Além dessas situações, cumpre lembrar que na consecução de suas estratégias políticas a Administração da Universidade tem se valido, nos últimos anos, da tática de judicialização dos atos de seus “adversários”, visualizando de forma atomizada a ordem jurídica, para o fim de gerar medo e inibir a ação política de estudantes, servidores e professores. Tudo sob a retórica de que existem meios institucionalizados para o debate democrático e que o Estado de Direito incide também no âmbito da Universidade.
Foi assim que, após iniciar seu mandato comparando a USP aos “morros do Rio de Janeiro”, o atual Reitor, 1) em maio de 2010, contrariando todo o histórico das relações de trabalho na Universidade, determinou o corte de salário dos servidores em greve; em novembro de 2010, abriu processos administrativos contra alunos que participaram da ocupação da Reitoria em 2007 e contra estudantes que retomaram parte do espaço destinado historicamente às moradias de estudantes, que haviam sido tomados pela Administração
2) no final de 2010/início de 2011, de forma sumária, ou seja, sem qualquer procedimento prévio ou mesmo comunicação aos diretores das respectivas unidades, promoveu a dispensa de 271 (duzentos e setenta e um) servidores aposentados, que tomaram ciência da situação, por acaso, ao acessarem o site da Universidade na área restrita relativa a cada um deles
3) em setembro de 2011, assinou Convênio com a Polícia Militar, também para o fim de criar base de informações e dados sobre as ocorrências na Universidade, instaurando um clima de vigilância e repressão
4) em novembro de 2011, se socorreu da via judicial para a reintegração de posse da Reitoria ocupada, o que se concretizou pela intervenção violenta da Força Tática da Polícia Militar, com 400 homens, dois helicópteros e cachorros, tudo para a retirada do local de 73 (setenta e três) estudantes, que, na sequência, foram conduzidos às Delegacias de Polícia para abertura de inquéritos.
Alguns processos administrativos instaurados contra estudantes da Moradia Retomada correram rapidamente e, em 18 de dezembro de 2011, conclui-se pela eliminação (expulsão) de 8 estudantes, servindo como base o disposto no Decreto n. 52.906, de 1972. No domingo de Carnaval de 2012, nova ação policial na Universidade, determinada por decisão judicial, promoveu a desocupação da Moradia Retomada. E, mais uma vez, estudantes foram conduzidos, manu militari, às Delegacias de Polícia, para instauração de inquéritos.

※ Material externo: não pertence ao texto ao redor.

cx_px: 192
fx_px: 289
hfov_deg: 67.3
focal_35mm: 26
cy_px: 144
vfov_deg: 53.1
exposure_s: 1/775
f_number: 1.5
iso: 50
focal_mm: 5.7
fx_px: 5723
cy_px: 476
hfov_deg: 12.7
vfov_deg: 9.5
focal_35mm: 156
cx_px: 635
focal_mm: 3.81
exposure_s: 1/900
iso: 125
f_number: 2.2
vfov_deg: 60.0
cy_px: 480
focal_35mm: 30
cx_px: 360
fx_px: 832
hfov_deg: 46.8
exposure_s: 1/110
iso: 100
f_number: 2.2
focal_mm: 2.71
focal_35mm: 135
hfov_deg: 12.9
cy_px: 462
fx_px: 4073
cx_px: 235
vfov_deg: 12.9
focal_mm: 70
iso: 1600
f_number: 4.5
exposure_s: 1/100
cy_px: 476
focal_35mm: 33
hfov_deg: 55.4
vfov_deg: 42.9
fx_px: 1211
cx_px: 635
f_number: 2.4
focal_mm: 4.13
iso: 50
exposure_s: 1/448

Em março/abril de 2012, outros estudantes e servidores começaram a receber intimações para prestar depoimentos em processos disciplinares.

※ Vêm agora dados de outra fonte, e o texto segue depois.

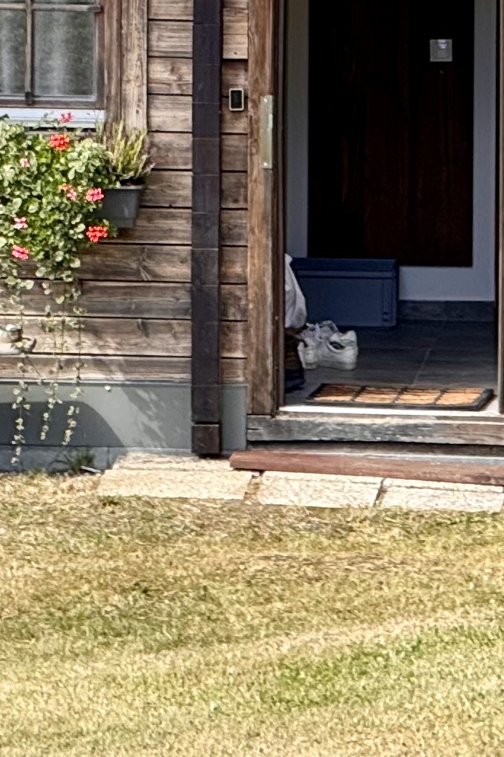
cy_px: -247
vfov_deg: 4.2
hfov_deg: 2.8
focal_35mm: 484
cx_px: 206
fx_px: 10167
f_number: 2.8
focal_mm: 15.66
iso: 50
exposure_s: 1/280
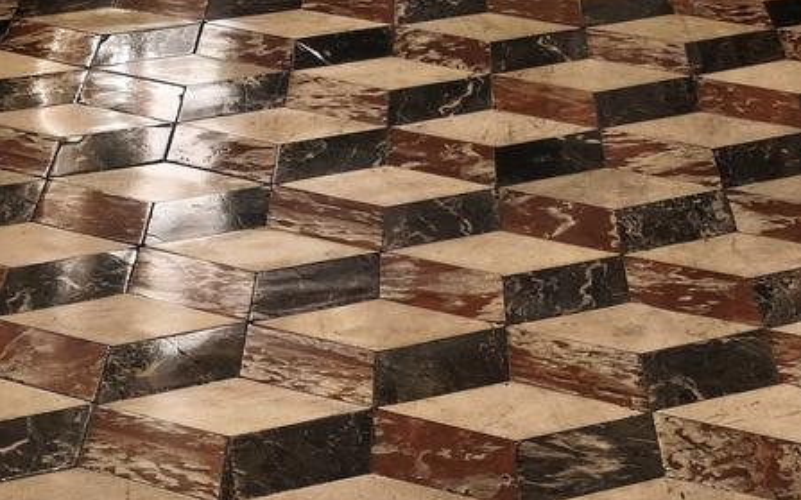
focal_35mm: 131
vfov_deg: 10.0
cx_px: 400
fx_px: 2859
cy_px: 265
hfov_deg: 16.0
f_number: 1.65
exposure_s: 1/50
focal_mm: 6.14
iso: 1000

A percepção parcial do ordenamento jurídico e mesmo da autoridade do Judiciário, servindo tais instituições meramente a propósitos políticos da Administração, revelou-se, claramente, no mais recente episódio, que gerou nova ocupação da Reitoria por parte de estudantes. A estrutura de poder da Universidade quis parecer democrática, mas estabeleceu um jogo de reforma das eleições para Reitor sem integrar a discussão de uma estatuinte, reivindicação antiga de setores da Universidade; sem, antes, democratizar o ente responsável pela votação das propostas; e sem permitir que servidores e estudantes tivessem acesso ao local da deliberação.
A situação, como em todas as anteriores, gerou insatisfação e revolta, motivando a ação política dos estudantes, que provocou a ocupação parcial do prédio da Reitoria. Como nas demais ocasiões, a Administração, rapidamente, valeu-se da via judicial para se furtar ao debate político, escorando-se na defesa da ordem jurídica e pautando-se pela autoridade da decisão judicial.
Ocorre que, ao contrário de outras vezes, não houve a concessão da liminar de reintegração e a Administração simplesmente se viu no “direito” de desrespeitar a autoridade do Judiciário. Promoveram, então, em autêntica tática de guerrilha, atos de represália aos alunos, cortando a luz e água do local – o que nada tem a ver, por certo, com defesa da ordem jurídica. Até porque representa, como dito, uma afronta à decisão judicial já manifestada sobre o caso.
Constata-se, portanto, que o ato da Administração da USP, de propor a ação de reintegração de posse, não decorreu de uma extrema necessidade de resgatar a legalidade. Tratou-se, isto sim, de uma tentativa de judicialização da política, para, com a obtenção da liminar da Justiça, furtar-se ao diálogo para o qual fora chamada pela ação dos estudantes.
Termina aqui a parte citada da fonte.